◆ PROBLEM TO SOLVE
Could you copy every line of each item below word for word, with no changes?
***
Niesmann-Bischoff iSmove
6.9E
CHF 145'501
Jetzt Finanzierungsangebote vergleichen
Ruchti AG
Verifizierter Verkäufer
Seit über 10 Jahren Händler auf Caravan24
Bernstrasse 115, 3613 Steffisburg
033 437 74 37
***
◆ SOLUTION TO THIS EXERCISE
Niesmann-Bischoff iSmove
6.9E
CHF 145'501
Jetzt Finanzierungsangebote vergleichen
Ruchti AG
Verifizierter Verkäufer
Seit über 10 Jahren Händler auf Caravan24
Bernstrasse 115, 3613 Steffisburg
033 437 74 37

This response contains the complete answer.